> _EXCERPT PROVIDED_:
--- START ---
Outcomes (Table 2, Figure) were worse in the subjects with probable SD across multiple measures including length of stay, ICU length of stay, discharge neurologic function, and GOS at the first clinic follow up. 30 day mortality, 2-3%, was not significantly affected.
Table 2:
Outcome measurements in the cSDH registry cohort (n=345) in patients with probable SD and no SD. Outcome measurements include total length of hospital stay, length of ICU stay, discharge Glasgow Coma Scale (GCS), discharge Markwalder Grading Scale (MGS), Glasgow Outcome Score (GOS) at first clinic follow up visit, and 30-day mortality. Probably SD is associated with statistically significant increase in mean hospital and ICU length of stay as well as significantly decreased functional outcome measures determined by GCS, MGS, and GOS. Suspected SD had no statistically significant effect on 30-day mortality.
| Outcome | Retrospective cSDH cohort (n=345) | ||
|---|---|---|---|
| No SD (n=265) | Probable SD (n=80) | p | |
| Total stay duration (mean days) | 8.545, n=264 | 14.00, n=80 | <0.001* |
| ICU length of stay (mean days) | 4.466, n=262 | 6.550, n=80 | 0.002* |
| Discharge GCS (mean) | 14.62, n=256 | 14.01, n=78 | 0.001* |
| Discharge MGS (mean) | 0.7287, n=258 | 1.128, n=78 | <0.001* |
| GOS at first clinic followup (median) | 5, n=240 | 4, n=70 | 0.001* |
| 30 day mortality | 6 (2.38%), n=246 | 3 (3.85%), n=75 | 0.488 |
Figure:
Comparisons between subjects with no SD and probable SD from the registry population in terms of Glasgow outcome score at first clinic visit (GOS) and overall hospital length of stay. Red dots are individual subject data and the black lines represent the means used for comparison between groups. Both comparisons demonstrated significantly worse outcomes in subjects with probable SD.
--- END ---
(Collected data)
--- START ---
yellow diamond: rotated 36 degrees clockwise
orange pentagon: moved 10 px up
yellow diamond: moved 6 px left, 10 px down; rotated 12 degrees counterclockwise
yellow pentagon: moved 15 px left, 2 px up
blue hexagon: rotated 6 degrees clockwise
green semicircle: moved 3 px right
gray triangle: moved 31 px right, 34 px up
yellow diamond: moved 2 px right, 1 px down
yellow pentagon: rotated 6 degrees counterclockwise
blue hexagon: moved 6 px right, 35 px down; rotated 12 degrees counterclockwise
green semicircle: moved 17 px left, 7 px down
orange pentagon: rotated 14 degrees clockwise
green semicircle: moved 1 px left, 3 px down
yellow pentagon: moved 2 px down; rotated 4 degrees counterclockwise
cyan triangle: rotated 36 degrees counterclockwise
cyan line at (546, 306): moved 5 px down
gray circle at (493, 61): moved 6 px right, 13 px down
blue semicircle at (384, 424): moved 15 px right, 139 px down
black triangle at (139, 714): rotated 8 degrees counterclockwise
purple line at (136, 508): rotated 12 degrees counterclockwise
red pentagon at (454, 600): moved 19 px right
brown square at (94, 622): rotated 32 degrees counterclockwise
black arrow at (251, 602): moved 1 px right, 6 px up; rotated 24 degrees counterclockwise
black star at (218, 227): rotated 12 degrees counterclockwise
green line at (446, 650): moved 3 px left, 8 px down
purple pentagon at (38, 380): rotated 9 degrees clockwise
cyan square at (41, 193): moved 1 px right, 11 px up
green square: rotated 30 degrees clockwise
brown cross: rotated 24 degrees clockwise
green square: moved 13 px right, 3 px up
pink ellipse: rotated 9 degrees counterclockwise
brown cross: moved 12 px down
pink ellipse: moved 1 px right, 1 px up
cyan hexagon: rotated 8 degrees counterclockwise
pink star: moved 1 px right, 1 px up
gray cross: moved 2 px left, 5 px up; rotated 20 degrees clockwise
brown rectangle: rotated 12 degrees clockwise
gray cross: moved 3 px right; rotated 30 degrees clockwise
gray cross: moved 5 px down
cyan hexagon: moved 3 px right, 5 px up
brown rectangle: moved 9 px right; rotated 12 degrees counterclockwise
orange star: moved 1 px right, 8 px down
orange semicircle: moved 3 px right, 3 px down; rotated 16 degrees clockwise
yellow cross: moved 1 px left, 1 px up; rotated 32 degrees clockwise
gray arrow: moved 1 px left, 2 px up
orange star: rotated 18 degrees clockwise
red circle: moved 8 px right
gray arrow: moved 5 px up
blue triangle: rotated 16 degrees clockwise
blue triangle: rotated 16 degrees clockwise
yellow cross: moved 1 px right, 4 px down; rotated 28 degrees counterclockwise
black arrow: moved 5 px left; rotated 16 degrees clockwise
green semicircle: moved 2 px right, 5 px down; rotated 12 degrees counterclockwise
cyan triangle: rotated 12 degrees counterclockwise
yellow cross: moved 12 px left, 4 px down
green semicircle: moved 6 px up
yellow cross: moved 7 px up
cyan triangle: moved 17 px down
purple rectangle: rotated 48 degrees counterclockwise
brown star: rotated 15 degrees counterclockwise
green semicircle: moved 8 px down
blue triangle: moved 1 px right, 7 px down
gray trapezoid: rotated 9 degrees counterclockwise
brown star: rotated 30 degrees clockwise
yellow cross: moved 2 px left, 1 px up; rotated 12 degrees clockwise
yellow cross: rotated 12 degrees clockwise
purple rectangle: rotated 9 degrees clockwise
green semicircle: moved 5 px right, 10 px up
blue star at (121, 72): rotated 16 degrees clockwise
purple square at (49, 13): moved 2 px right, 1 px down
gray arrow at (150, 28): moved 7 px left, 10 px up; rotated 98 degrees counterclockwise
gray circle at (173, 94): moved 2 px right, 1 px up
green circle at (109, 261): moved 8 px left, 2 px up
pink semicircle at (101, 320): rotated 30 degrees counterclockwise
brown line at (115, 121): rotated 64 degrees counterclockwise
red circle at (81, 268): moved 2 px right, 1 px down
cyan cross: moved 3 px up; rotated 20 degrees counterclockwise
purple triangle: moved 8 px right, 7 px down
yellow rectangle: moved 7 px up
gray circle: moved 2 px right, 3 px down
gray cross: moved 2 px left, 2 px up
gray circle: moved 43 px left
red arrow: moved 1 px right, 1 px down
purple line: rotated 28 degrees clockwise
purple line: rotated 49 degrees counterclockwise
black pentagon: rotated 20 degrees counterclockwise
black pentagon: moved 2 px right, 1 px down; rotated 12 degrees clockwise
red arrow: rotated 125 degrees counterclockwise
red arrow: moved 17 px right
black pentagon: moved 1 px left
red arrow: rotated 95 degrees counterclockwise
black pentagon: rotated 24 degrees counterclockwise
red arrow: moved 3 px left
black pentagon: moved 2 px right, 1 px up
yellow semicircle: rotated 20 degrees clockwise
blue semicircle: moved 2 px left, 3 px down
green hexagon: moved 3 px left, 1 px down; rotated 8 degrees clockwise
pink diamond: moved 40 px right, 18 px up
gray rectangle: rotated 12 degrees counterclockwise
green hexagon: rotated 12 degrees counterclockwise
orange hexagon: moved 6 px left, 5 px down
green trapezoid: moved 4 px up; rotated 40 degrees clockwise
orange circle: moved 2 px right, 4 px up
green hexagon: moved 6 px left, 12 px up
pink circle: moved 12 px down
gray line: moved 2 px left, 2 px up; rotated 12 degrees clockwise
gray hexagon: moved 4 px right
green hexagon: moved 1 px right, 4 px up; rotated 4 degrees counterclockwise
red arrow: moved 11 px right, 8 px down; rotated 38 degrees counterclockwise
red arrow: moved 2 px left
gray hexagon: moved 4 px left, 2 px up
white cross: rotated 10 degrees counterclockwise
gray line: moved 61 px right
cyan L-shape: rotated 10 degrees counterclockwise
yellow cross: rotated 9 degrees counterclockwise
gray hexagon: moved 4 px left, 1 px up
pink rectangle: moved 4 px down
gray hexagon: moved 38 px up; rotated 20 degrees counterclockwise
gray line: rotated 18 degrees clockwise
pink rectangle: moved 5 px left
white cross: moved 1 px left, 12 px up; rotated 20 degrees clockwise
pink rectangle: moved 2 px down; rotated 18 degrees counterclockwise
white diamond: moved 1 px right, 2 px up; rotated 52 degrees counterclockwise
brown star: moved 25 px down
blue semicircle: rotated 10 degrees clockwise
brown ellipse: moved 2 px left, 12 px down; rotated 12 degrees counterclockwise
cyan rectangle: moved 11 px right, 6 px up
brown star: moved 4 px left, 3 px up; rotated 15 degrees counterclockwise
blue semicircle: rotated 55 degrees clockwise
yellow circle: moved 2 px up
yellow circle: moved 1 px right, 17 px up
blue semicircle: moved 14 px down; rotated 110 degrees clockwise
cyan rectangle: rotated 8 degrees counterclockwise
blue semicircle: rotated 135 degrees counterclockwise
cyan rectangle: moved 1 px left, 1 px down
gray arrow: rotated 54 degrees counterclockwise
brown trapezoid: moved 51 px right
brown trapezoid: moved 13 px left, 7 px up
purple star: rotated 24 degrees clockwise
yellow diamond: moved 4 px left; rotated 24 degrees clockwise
--- END ---
> _REQUIRED WORK_:
• a. In one to three sentences, explain why the cSDH registry excerpt describes outcomes as worse in subjects with probable SD, and say which outcome was the exception.
• b. What p value does the cSDH registry excerpt report for 30-day mortality?
The listing is separate material and has no connection to the cSDH registry excerpt.

> _RESPONSE LIST_:
• a. Subjects with probable SD did significantly worse on multiple measures. They had longer total hospital and ICU stays and significantly decreased functional outcomes by discharge GCS, discharge MGS, and GOS at the first clinic follow-up. Thirty-day mortality, at 2 to 3%, was not significantly affected.

• b. 0.488